后来,我考上了大学。新衣服自然多起来。二妹是比我迟一年考上的。她的仅有的几件衣服显得很土气。在那年暑假开学前,父亲让我把我的一件心爱的背带花裙子给二妹。尽管我心里一万个舍不得,可是我不敢违拗父亲。
工作后,开始谈恋爱了。由于父亲反对和我的执拗,用我二妹的话说,我让家里鸡犬不宁了好几年。现在想想,我是一个太让父母头疼操心的忤逆女儿。父亲虽然只有中学文化,可他看问题很深刻,很有前瞻性。这一点,在后来的许多事情中都得到了准确的验证。
岁月催人老。
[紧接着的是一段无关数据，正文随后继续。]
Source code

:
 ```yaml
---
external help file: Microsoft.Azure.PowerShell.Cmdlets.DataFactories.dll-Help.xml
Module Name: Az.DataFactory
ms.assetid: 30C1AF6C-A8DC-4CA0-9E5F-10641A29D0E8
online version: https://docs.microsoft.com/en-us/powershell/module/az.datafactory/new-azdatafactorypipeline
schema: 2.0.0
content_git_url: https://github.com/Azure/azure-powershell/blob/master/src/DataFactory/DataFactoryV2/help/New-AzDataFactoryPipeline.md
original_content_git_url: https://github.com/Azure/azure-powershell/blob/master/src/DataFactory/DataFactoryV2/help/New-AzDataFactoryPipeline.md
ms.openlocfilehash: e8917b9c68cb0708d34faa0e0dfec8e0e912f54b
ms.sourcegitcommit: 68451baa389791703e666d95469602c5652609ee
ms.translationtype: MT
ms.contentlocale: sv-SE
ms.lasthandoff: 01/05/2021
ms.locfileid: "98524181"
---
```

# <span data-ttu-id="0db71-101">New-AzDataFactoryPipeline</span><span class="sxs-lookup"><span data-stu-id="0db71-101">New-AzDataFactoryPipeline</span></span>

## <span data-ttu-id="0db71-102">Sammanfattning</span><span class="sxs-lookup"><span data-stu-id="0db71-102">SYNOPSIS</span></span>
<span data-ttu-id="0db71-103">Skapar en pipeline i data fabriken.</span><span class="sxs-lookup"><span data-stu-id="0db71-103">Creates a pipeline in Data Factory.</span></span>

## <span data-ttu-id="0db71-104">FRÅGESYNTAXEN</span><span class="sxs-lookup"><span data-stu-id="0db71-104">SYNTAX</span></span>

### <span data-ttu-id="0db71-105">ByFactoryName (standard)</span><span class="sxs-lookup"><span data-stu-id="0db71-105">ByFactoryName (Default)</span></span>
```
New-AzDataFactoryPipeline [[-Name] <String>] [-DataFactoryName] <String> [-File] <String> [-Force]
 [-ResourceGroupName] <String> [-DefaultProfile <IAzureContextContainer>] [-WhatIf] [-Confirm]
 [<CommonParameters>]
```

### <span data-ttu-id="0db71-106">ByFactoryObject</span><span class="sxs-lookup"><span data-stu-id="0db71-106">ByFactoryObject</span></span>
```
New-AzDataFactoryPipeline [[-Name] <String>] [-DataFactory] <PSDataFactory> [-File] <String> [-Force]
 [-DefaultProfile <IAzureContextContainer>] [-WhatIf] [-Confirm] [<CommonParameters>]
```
六十岁之后,父亲头发渐渐花白,看书时也需要戴老花镜了,曾经挺拔的身躯也微驼了。他和母亲生活在老家,对我们几个孩子家的事情已基本不管,不去干涉。对他的几个孙子和外孙们极其宽容和疼爱。我们每次去老家,他总是和母亲一起在厨房里忙前忙后,笑眯眯地听我们汇报各自的情况。
如果时光可以倒流,我一定要做一个乖巧、懂事的女儿,不再让他为我们操心,早生华发。
病后
许是命运弄人。本该颐养天年的父亲却在2012年春天查出患有胃部恶性肿瘤。传说中那年是世界末日,我当时感觉是我家的末日到了。姐弟几个刚一得知这检查结果,手足无措,六神无主,聚在一起抱头痛哭。痛定思痛,然后若无其事的安慰父亲,说是胃部溃疡,做个手术切除就好了。尽管每次我们对其病情都轻描淡写,故作轻松,现在想想,以父亲的聪明与历练,他一定早有察觉。只是彼此都不愿触碰,不愿违了我们彼此的善意。像我们一样,他更不敢把真相告诉胆小怕事、战战兢兢的母亲。整个生病的两年,父亲和我们之间好像早已达成了无言的默契---从不在母亲面前过多谈论他的病情的严重。以至于我们姐弟几个都害怕真到到了父亲走的那一天,母亲能不能承受得了。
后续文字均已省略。